Socio-political inquiry considers political and social factors to formulate a clinical diagnosis. In this case scenario, Ruth came to the emergency room with only Medicaid as the only insurance cover. This shows that she has insufficient money available even while at home. Ruth has been experiencing the social impact that she is living alone at home since her husband has been admitted to a long-term dementia center. This shows that she has a reduced source of income which makes her not meet the essential services.

The nurse can get this information from her through the appearance and the conversations of Ruth. Based on the above information, the formulated hypothesis includes poor income as evidenced by Medicaid insurance cover only. Medicaid is a program that is supported by the government, which gathers for the poor individuals (Anderson et al., 2018). Ruth could benefit from government support programs that help the poor. It is significant to talk to the patient, how she is doing after the initiation of treatment and monitoring.

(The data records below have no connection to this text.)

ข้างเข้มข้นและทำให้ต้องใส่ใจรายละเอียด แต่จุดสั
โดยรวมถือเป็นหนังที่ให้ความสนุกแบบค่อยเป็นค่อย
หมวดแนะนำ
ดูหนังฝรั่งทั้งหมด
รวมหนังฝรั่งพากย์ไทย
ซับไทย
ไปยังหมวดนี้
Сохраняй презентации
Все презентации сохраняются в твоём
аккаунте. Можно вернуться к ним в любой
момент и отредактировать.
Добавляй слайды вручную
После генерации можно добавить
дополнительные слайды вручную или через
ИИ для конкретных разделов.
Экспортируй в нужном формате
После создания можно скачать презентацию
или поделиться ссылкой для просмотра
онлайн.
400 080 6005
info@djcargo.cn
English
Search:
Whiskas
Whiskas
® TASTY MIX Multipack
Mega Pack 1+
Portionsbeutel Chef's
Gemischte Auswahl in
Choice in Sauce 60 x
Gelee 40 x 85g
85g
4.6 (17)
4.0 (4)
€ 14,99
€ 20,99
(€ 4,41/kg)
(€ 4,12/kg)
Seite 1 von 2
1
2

Aesthetic inquiry considers the most relevant information and interprets it to make a clinical judgment. The neighbor who brought Ruth to the hospital stated that she has not been eating well, vomiting blood, and feeling dizzy. Based on the above information, the most appropriate hypothesis that can be formulated is the provision of medical interventions that will improve the patient’s well-being. According to the information provided in the case scenario, the patient is suffering from chronic bronchitis, as evidence by blood vomiting, high blood pressure, labored breathing, history of smoking, and development of wound on the right foot due to peripheral neuropathy (Gulla, 2018) Interventions given include administering bronchodilators to alleviate the symptoms and increase oxygen supply, leading to increased oxygen saturation.

The outcomes of the hypotheses will be evaluated to determine their effectiveness. The nurse would evaluate oxygen and bronchodilator administration if it improved the patient respiratory status by monitoring the inflammation and oxygen saturation through a pulse oximeter and bronchoscope. The healthcare provider will assess blood glucose levels after the administration of insulin. The effectiveness of insulin will be determined through the use of cognitive status and blood glucose.

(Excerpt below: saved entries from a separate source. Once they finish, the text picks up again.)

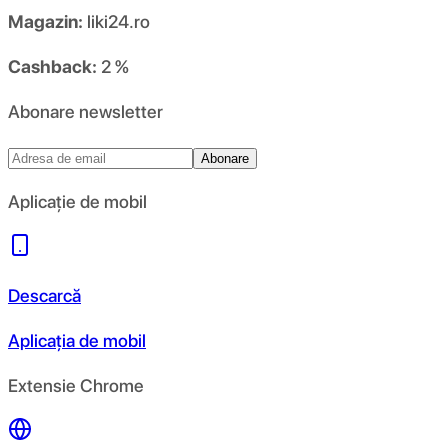
Magazin:
liki24.ro
Cashback:
2 %
Abonare newsletter
Abonare
Aplicație de mobil
Descarcă
Aplicația de mobil
Extensie Chrome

Peripheral neuropathy will be evaluated through the assessment of the lower leg sensation. The evaluation of the interventions of the wound to determine if they were effective signs of healing or infection will be seen at the sight of the wound. Modification of the plan of care is paramount whenever there are any signs of infection at the wound. Monitor and take all the vital signs to ensure that any deviation that will not lead to achieving the desired goals is determined early. The patient’s appearance shows that she has a self-care deficit, therefore a social worker should follow up to address the socio-economic needs of the patient.


Anderson, M. L., Riker, T., Gagne, K., Hakulin, S., Higgins, T., Meehan, J., & Wolf Craig, K. S. (2018). Deaf qualitative health research: Leveraging technology to conduct linguistically and sociopolitically appropriate methods of inquiry. Qualitative Health Research, 28(11), 1813-1824. Web.

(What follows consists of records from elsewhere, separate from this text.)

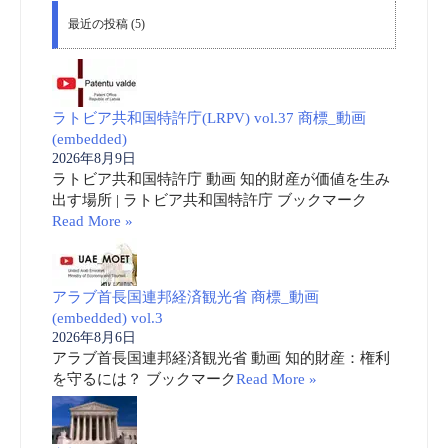
最近の投稿 (5)
ラトビア共和国特許庁(LRPV) vol.37 商標_動画
(embedded)
2026年8月9日
ラトビア共和国特許庁 動画 知的財産が価値を生み
出す場所 | ラトビア共和国特許庁 ブックマーク
Read More »
アラブ首長国連邦経済観光省 商標_動画
(embedded) vol.3
2026年8月6日
アラブ首長国連邦経済観光省 動画 知的財産：権利
を守るには？ ブックマーク
Read More »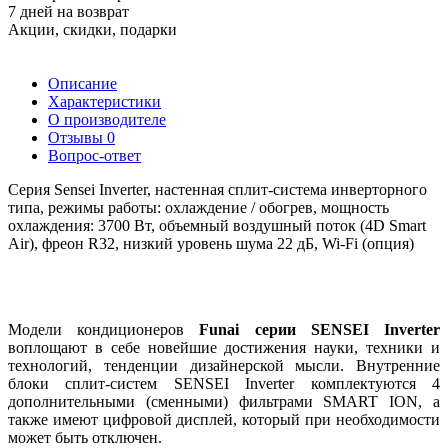
7 дней на возврат
Акции, скидки, подарки
Описание
Характеристики
О производителе
Отзывы
0
Вопрос-ответ
Серия Sensei Inverter, настенная сплит-система инверторного
типа, режимы работы: охлаждение / обогрев, мощность
охлаждения: 3700 Вт, объемный воздушный поток (4D Smart
Air), фреон R32, низкий уровень шума 22 дБ, Wi-Fi (опция)
Модели кондиционеров
Funai серии SENSEI Inverter
воплощают в себе новейшие достижения науки, техники и
технологий, тенденции дизайнерской мысли. Внутренние
блоки сплит-систем SENSEI Inverter комплектуются 4
дополнительными (сменными) фильтрами SMART ION, а
также имеют цифровой дисплей, который при необходимости
может быть отключен.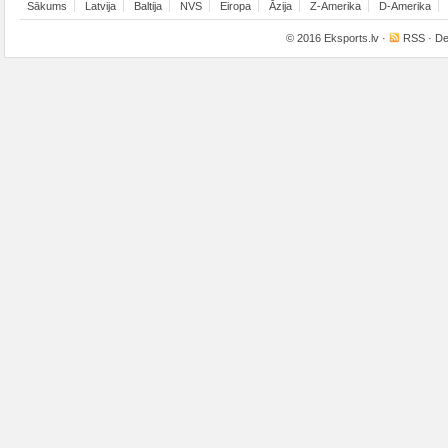
Sākums
Latvija
Baltija
NVS
Eiropa
Āzija
Z-Amerika
D-Amerika
© 2016
Eksports.lv
·
RSS
· De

Gruppen, L. D. (2017). Clinical reasoning: defining it, teaching it, assessing it, and studying it. Western Journal of Emergency Medicine, 18(1), 4-6. Web.

Gulla, A. N. (2018). Aesthetic inquiry: Teaching under the influence of Maxine Greene. High School Journal, 101(2), 108-115. Web.

Kesimer, M., Ford, A. A., Ceppe, A., Radicioni, G., Cao, R., Davis, C. W., & Boucher, R. C. (2017). Airway mucin concentration as a marker of chronic bronchitis. New England Journal of Medicine, 377(10), 911-922. Web.

Sprod, T. (2020). The direction in a community of ethical inquiry. Journal of Philosophy in Schools, 7(2), 60-75. Web.